- **EXCERPT**
Two Therapists Certified in Childhood Trauma Therapy
Two FirstHealth of the Carolinas therapists who work with children and adolescents have been specially trained in a standardized, evidence-based therapy program designed to treat children who have experienced trauma.
Liz Watson is a family psychiatric nurse practitioner, and Liz Harry is a licensed clinical social worker with FirstHealth Behavioral Health Services. Both were certified in Trauma-Focused Cognitive Behavioral Therapy (TFCBT) after a year of training.
“It’s intensive,” Watson says. “It’s the best training I’ve had since I’ve been out of school.”
Training comes from the North Carolina Child Treatment Program (NC CTP) that is headed by Dr. Dana M. Hagele, of the department of social medicine and the department of pediatrics at the University of North Carolina at Chapel Hill, and Dr. Lisa Amaya-Jackson, of psychiatry and behavioral services/child and adolescent psychiatry at Duke University.
The training program includes seven full-day classes, 14 one-hour group phone conference calls with NC CTP faculty and regularly scheduled faculty-supervised calls to discuss individual cases.
TFCBT is based on 14 evidence-based modules (units) that focus on such areas as coping skills, healthy sexuality and safety. Each is covered with either the young patient, his/her caregiver or jointly to address the disturbed thoughts caused by the trauma-producing event and how to correct them.
“It takes all that messed-up thinking that perpetuates the trauma and corrects it,” Harry says. “It gives as healthy of a review of the trauma as you can have.”
During training, clinicians are required to focus on a child who has been sexually traumatized, but, according to Harry, the therapy program can be applied to any trauma and adapted for developmental level.
A parent or other immediate caregiver (sometimes a foster parent or DSS representative) must be involved in the therapy and, in the best case, believes the child’s story of abuse and brings him/her in for treatment.
“The best predictor of how a child will do is whether he or she is believed, and then the caregiver responds appropriately by protecting the child and getting him or her help,” Watson says.

- **TASK STATEMENT**
Recast the paragraph of the article on childhood trauma therapy that begins "The training program includes" as a brief list of the program's components.

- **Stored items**
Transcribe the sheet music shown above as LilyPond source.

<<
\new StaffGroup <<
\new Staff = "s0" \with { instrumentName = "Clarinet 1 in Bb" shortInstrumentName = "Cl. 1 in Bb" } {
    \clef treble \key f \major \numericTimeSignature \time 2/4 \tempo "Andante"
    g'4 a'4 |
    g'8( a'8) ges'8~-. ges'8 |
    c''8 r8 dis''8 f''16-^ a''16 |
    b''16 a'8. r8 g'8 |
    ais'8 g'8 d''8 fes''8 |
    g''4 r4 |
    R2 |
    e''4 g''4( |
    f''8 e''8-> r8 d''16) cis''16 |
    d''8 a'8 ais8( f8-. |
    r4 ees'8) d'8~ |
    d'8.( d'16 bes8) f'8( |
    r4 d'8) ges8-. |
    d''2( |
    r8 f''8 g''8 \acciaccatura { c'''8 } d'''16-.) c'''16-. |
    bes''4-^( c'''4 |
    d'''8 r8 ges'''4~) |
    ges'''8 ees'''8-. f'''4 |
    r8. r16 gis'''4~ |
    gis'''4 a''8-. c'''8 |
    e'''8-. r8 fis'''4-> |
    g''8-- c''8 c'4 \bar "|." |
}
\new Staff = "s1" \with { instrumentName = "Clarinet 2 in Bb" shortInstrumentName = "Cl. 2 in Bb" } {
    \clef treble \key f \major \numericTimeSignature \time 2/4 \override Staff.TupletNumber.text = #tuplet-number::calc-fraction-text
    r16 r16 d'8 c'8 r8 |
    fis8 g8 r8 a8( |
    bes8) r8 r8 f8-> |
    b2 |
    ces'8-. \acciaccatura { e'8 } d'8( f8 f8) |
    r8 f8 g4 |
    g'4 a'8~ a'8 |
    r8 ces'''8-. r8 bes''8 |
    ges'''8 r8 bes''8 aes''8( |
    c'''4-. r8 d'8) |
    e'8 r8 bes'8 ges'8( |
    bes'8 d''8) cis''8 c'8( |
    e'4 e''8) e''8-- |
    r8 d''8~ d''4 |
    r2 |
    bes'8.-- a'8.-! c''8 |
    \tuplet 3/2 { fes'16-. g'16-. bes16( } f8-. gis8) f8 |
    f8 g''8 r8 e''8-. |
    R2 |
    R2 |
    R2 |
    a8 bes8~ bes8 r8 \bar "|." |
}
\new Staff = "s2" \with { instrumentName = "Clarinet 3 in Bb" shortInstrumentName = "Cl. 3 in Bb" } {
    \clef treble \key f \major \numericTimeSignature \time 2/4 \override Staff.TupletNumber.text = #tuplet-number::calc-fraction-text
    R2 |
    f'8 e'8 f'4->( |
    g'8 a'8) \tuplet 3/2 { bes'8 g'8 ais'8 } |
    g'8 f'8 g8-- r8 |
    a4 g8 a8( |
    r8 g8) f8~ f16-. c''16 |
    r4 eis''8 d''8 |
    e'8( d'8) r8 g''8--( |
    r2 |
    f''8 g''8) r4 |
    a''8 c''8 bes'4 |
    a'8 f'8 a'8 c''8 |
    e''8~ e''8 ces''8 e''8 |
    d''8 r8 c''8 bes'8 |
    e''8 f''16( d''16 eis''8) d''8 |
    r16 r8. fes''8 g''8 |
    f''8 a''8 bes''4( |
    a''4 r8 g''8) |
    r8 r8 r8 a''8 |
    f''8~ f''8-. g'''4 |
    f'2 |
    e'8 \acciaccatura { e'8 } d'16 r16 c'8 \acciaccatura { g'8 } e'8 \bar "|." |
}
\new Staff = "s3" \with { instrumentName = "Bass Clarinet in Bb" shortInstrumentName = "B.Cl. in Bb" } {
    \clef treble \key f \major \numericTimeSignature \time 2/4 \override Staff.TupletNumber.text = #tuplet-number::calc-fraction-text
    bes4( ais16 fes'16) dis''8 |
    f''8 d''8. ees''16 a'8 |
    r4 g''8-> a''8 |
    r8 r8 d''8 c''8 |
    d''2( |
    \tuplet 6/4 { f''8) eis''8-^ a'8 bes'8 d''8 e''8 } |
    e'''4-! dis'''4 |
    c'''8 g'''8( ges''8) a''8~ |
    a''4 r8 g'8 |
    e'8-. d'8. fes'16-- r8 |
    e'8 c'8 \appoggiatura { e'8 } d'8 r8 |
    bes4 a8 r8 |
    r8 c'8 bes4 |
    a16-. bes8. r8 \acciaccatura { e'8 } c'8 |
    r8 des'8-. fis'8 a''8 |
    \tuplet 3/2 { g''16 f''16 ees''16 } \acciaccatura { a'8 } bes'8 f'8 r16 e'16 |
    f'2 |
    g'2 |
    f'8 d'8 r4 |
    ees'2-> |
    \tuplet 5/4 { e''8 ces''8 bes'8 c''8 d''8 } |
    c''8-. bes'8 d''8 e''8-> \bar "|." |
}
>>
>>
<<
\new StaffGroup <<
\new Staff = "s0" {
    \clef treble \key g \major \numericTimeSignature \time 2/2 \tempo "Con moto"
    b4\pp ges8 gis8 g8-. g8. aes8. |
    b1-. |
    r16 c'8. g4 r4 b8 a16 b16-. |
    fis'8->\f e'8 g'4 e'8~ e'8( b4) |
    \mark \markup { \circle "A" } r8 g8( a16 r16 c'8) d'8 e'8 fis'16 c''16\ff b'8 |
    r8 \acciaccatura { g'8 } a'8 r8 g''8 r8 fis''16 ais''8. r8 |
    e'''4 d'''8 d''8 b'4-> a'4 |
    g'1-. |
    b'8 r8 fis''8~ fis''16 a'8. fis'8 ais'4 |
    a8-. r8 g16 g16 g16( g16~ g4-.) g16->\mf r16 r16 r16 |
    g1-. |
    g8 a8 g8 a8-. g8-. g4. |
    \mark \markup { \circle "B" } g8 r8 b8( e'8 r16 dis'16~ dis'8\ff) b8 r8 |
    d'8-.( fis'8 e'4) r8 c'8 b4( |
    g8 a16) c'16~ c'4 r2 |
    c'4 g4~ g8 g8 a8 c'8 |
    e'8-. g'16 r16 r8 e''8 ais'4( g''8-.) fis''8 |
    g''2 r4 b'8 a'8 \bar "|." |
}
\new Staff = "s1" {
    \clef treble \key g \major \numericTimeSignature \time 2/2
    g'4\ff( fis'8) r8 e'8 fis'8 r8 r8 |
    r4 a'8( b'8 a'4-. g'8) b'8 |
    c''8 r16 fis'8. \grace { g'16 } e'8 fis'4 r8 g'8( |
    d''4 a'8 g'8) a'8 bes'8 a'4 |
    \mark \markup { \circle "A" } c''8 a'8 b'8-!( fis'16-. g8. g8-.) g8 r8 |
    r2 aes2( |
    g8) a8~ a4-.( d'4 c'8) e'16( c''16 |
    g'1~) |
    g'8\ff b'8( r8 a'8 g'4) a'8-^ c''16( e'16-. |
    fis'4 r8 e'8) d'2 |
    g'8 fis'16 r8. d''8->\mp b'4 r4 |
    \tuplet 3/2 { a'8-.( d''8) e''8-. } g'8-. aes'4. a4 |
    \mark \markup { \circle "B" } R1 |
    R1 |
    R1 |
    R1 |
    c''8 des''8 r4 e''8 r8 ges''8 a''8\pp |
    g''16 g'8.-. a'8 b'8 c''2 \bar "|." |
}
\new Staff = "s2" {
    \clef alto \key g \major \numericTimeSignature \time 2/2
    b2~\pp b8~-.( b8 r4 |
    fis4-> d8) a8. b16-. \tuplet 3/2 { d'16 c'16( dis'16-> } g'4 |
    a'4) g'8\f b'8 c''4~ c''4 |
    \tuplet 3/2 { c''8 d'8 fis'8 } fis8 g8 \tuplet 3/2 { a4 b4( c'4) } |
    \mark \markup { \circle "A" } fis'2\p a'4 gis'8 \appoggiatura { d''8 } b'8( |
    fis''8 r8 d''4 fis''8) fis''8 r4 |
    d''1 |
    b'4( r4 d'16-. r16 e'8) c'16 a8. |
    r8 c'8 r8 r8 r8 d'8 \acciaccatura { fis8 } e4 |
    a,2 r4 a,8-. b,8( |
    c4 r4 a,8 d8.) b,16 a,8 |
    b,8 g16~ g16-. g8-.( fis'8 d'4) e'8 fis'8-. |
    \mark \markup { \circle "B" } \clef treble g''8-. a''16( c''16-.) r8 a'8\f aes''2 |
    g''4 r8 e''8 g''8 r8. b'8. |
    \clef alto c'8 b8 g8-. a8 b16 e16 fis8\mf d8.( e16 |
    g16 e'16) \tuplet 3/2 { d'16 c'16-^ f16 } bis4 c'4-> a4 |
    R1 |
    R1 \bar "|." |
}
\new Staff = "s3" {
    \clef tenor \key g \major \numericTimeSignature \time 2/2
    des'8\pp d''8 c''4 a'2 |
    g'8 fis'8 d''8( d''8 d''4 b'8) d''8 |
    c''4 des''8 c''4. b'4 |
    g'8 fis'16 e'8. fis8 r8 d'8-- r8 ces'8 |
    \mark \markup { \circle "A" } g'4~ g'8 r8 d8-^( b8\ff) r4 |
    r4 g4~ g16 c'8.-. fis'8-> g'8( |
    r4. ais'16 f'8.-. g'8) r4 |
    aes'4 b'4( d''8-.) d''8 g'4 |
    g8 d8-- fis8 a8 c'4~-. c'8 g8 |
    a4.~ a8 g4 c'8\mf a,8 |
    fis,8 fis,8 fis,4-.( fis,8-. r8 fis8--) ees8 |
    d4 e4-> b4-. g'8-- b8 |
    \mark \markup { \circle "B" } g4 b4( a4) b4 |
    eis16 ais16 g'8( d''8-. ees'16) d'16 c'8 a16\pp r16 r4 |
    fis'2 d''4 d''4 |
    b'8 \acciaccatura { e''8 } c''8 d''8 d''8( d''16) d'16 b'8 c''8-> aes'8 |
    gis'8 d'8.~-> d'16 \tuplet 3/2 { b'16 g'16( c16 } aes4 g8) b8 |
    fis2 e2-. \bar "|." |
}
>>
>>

- **SOLVED PROBLEM**
- Seven full-day classes
- 14 one-hour group phone conference calls with NC CTP faculty
- Regularly scheduled faculty-supervised calls to discuss individual cases